Wenn Kleinbäuerinnen und Kleinbauern mehr Hirse anbauen, können sie dadurch ihre Produktionskosten und -risiken senken, externe Schocks abfedern und ihren Lebensunterhalt sichern. In trockenen Gegenden ist Hirse oft die einzige Kulturpflanze, die in der Trockenzeit geerntet werden kann. Sie kann helfen, Nahrungsmittelknappheit zu überwinden und die Ernährung besonders vulnerabler Bevölkerungsgruppen zu sichern. Auch auf Brachland oder wenig fruchtbaren Böden lässt sich mit Hirse ein Einkommen erzielen. Damit verhindert man durch ihren Anbau eine weitere Verschlechterung der Bodenqualität und fördert die biologische Vielfalt.

Für Verbraucherinnen und Verbraucher ist Hirse eine gesunde Abwechslung zu Grundnahrungsmitteln wie Weizen, Mais oder Reis. Sie ist schmackhaft und eignet sich zum Beispiel für Risotto, für Brei, als Füllung für Gemüse oder als Beigabe zu Suppen, Eintöpfen und Müslis.

Hirse hat einen hohen Nährstoffgehalt. Sie enthält Ballaststoffe, Antioxidantien, Proteine und Mineralstoffe, insbesondere Eisen. Im Gegensatz zu vielen anderen Getreidearten ist sie glutenfrei und hat einen niedrigen glykämischen Index. Somit kann sie auch für Personen mit Gluten-Unverträglichkeit oder Diabetes geeignet sein. In Hinblick auf Schilddrüsenprobleme ist allerdings Vorsicht geboten, denn Hirse kann den Jodstoffwechsel beeinträchtigen.
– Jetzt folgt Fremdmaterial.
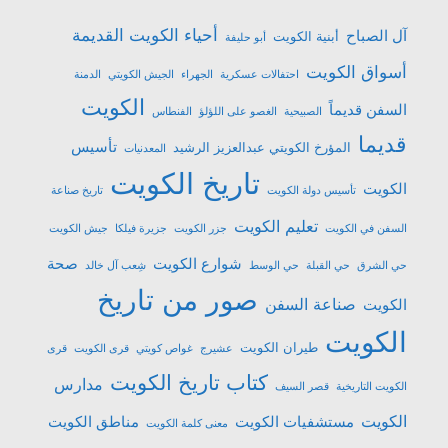
أحياء الكويت القديمة
آل الصباح
أبنية الكويت
أبو حليفة
أسواق الكويت
احتفالات عسكرية
الجهراء
الجيش الكويتي
الدمنة
الكويت
السفن قديماً
الصبيحية
الغصو على اللؤلؤ
الفنطاس
قديما
تأسيس
المؤرخ الكويتي عبدالعزيز الرشيد
المعدنيات
تاريخ الكويت
الكويت
تأسيس دولة الكويت
تاريخ صناعة
تعليم الكويت
السفن في الكويت
جزر الكويت
جزيرة فيلكا
جيش الكويت
شوارع الكويت
صحة
حي الشرق
حي القبلة
حي الوسط
شِعب آل خالد
صور من تاريخ
صناعة السفن
الكويت
الكويت
طيران الكويت
عشیرج
غواص كويتي
قرى الكويت
قرى
كتاب تاريخ الكويت
مدارس
الكويت التاريخية
قصر السيف
الكويت
مستشفيات الكويت
مناطق الكويت
معنى كلمة الكويت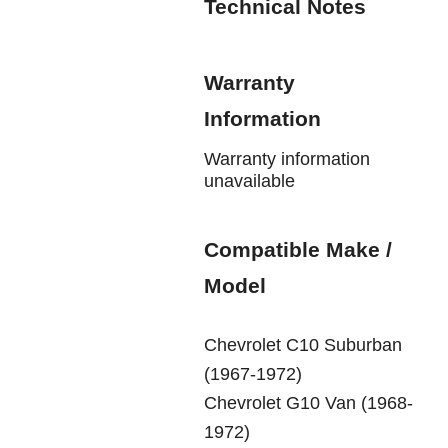
Technical Notes
Warranty
Information
Warranty information
unavailable
Compatible Make /
Model
Chevrolet C10 Suburban
(1967-1972)
Chevrolet G10 Van (1968-
1972)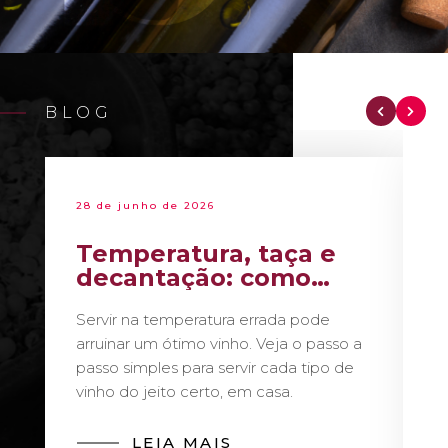
BLOG
28 de junho de 2026
Temperatura, taça e
decantação: como
servir vinho como um
Servir na temperatura errada pode
sommelier
arruinar um ótimo vinho. Veja o passo a
passo simples para servir cada tipo de
vinho do jeito certo, em casa.
LEIA MAIS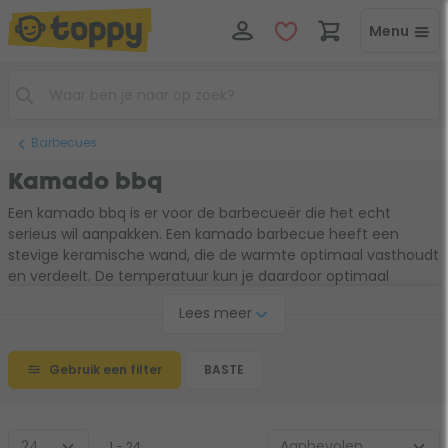
Menu
Barbecues
Kamado bbq
Een kamado bbq is er voor de barbecueër die het echt
serieus wil aanpakken. Een kamado barbecue heeft een
stevige keramische wand, die de warmte optimaal vasthoudt
en verdeelt. De temperatuur kun je daardoor optimaal
regelen en zo zorg je voor de perfecte barbecuesmaak. Je
Lees meer
gebruikt de kamado met houtskool. Uiteraard dé keuze voor
de echte barbecueliefhebber!
Gebruik een filter
BASTE
1 - 24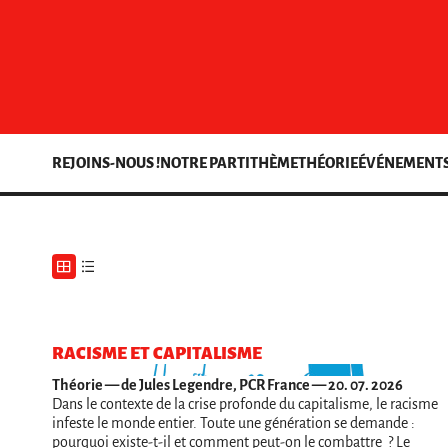
REJOINS-NOUS !
NOTRE PARTI
THÈME
THÉORIE
ÉVÉNEMENT
RACISME ET CAPITALISME
Théorie
— de Jules Legendre, PCR France — 20. 07. 2026
Dans le contexte de la crise profonde du capitalisme, le racisme
infeste le monde entier. Toute une génération se demande :
pourquoi existe-t-il et comment peut-on le combattre ? Le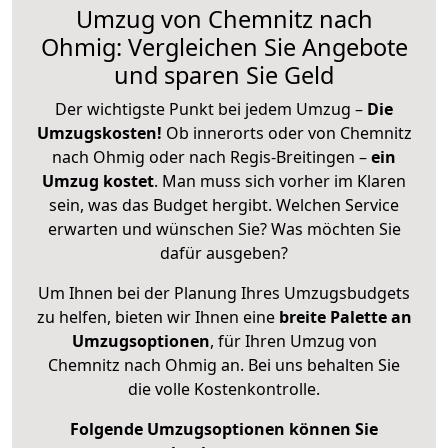
Umzug von Chemnitz nach
Ohmig: Vergleichen Sie Angebote
und sparen Sie Geld
Der wichtigste Punkt bei jedem Umzug –
Die
Umzugskosten!
Ob innerorts oder von Chemnitz
nach Ohmig oder nach Regis-Breitingen –
ein
Umzug kostet
.
Man muss sich vorher im Klaren
sein, was das Budget hergibt. Welchen Service
erwarten und wünschen Sie? Was möchten Sie
dafür ausgeben?
Um Ihnen bei der Planung Ihres Umzugsbudgets
zu helfen, bieten wir Ihnen eine
breite Palette an
Umzugsoptionen
, für Ihren Umzug von
Chemnitz nach Ohmig an. Bei uns behalten Sie
die volle Kostenkontrolle.
Folgende Umzugsoptionen können Sie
Das Jahr der Hirse – eine indische Initiative

Den Vorschlag für das 'Internationale Jahr der Hirse' hat Indien bei den Vereinten Nationen eingebracht. In den 1960er-Jahren wurde während der sogenannten ‚Grünen Revolution‘ vor allem in den Ländern des globalen Südens auf Hungersnöte reagiert, indem man Hochertragssorten wie Reis oder Weizen einführte und die Mechanisierung sowie den Einsatz von Dünger und Pflanzenschutzmitteln vorantrieb. Nicht nur die Verschärfung sozialer Ungleichheit war die Folge. Heute setzt Indien wieder verstärkt auf Hirse. Neben staatlichen Stellen fördern auch nichtstaatliche Organisationen wie die Millet Foundation oder die Deccan Development Society (DDS) den Anbau des Getreides. DDS setzt schon lange auf Hirse und arbeitet mit Frauengruppen zusammen, die zuvor unbenutzbare landwirtschaftliche Flächen wieder aktiv bewirtschaften. Sie zeigen, dass selbst von starker Armut betroffene Bäuerinnen, die die Kontrolle über ihre Landwirtschaft und ihre natürlichen Ressourcen haben, mit etwas Unterstützung und Zugang zu finanziellen Mitteln sich selbst und ihre Gemeinschaften ernähren können. Damit geben sie Beispiele, wie die Ausweitung der Hirse-Produktion den Wandel hin zu einer integrativeren, widerstandsfähigeren und nachhaltigeren Landwirtschaft voranbringen kann.